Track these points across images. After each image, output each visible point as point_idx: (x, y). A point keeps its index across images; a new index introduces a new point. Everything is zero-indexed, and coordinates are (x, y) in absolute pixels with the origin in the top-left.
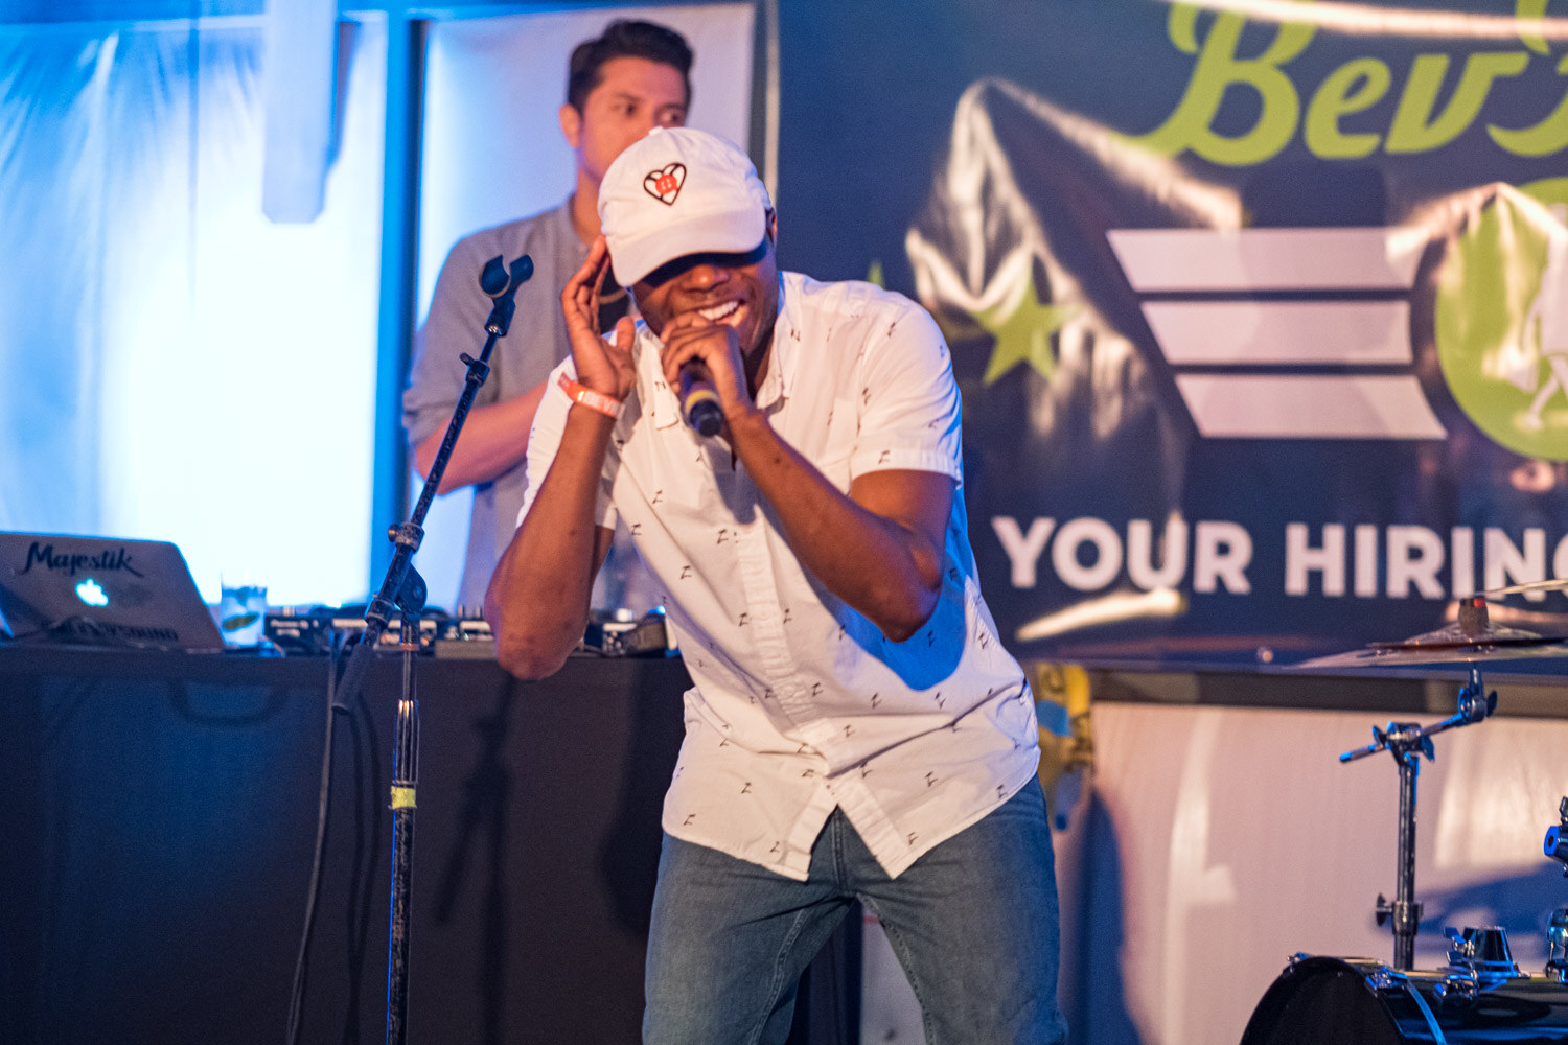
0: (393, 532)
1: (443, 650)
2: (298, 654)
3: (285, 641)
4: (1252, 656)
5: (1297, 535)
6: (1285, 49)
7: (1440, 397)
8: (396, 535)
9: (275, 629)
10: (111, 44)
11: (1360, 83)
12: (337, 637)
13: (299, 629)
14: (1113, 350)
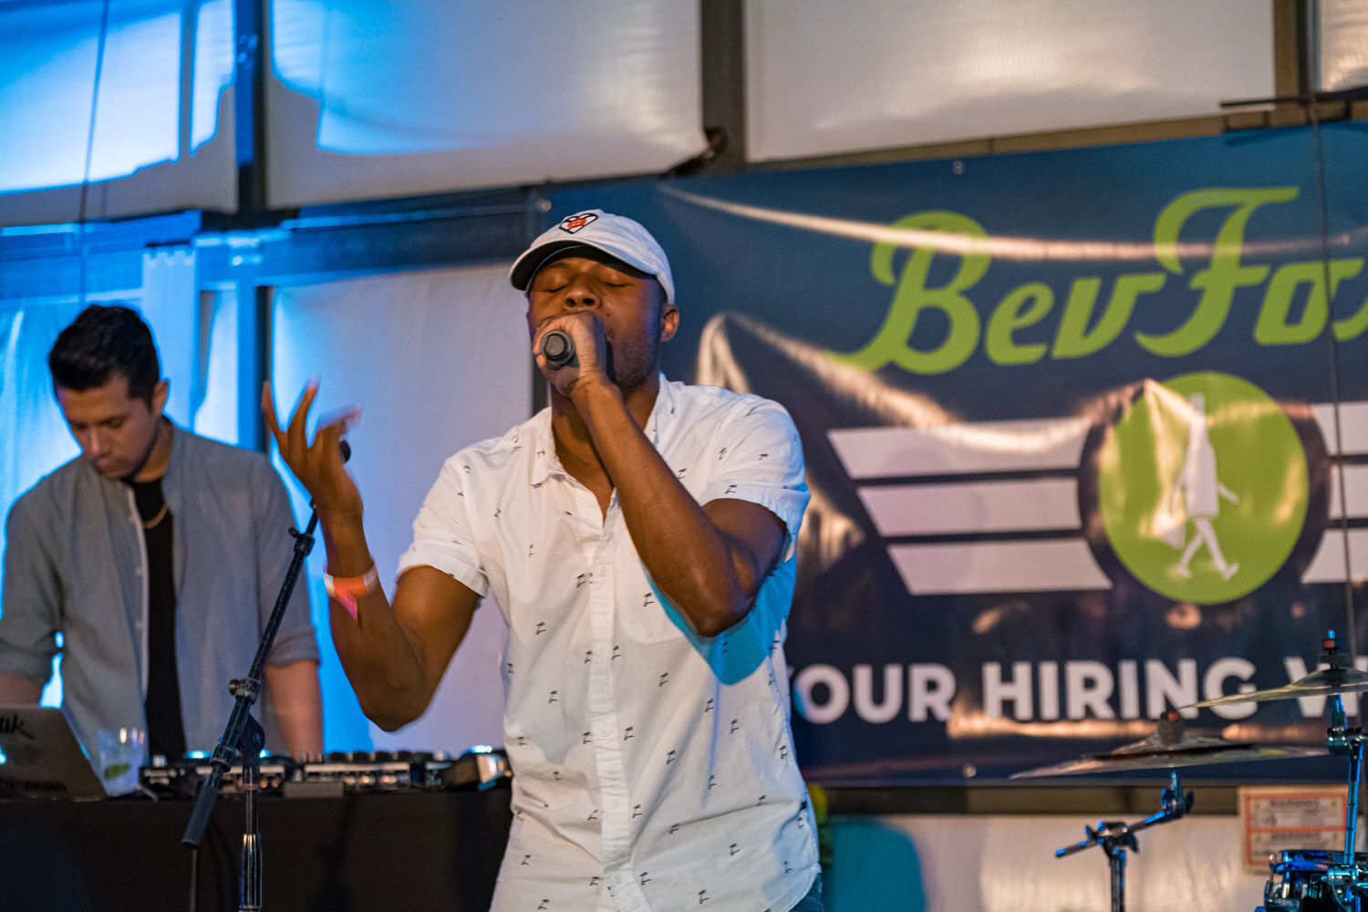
0: (233, 686)
1: (291, 791)
2: (168, 799)
3: (157, 788)
4: (959, 773)
5: (992, 672)
6: (966, 278)
7: (1105, 555)
8: (236, 689)
9: (148, 778)
10: (19, 318)
11: (1029, 303)
12: (200, 783)
13: (169, 777)
14: (837, 527)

WHAT TO WORK ON: Nothing but the lines from the one that contains "7: (1440, 397)" through the end of the material above is to be reproduced, exactly and without pictures.

RESULT:
7: (1440, 397)
8: (396, 535)
9: (275, 629)
10: (111, 44)
11: (1360, 83)
12: (337, 637)
13: (299, 629)
14: (1113, 350)
0: (233, 686)
1: (291, 791)
2: (168, 799)
3: (157, 788)
4: (959, 773)
5: (992, 672)
6: (966, 278)
7: (1105, 555)
8: (236, 689)
9: (148, 778)
10: (19, 318)
11: (1029, 303)
12: (200, 783)
13: (169, 777)
14: (837, 527)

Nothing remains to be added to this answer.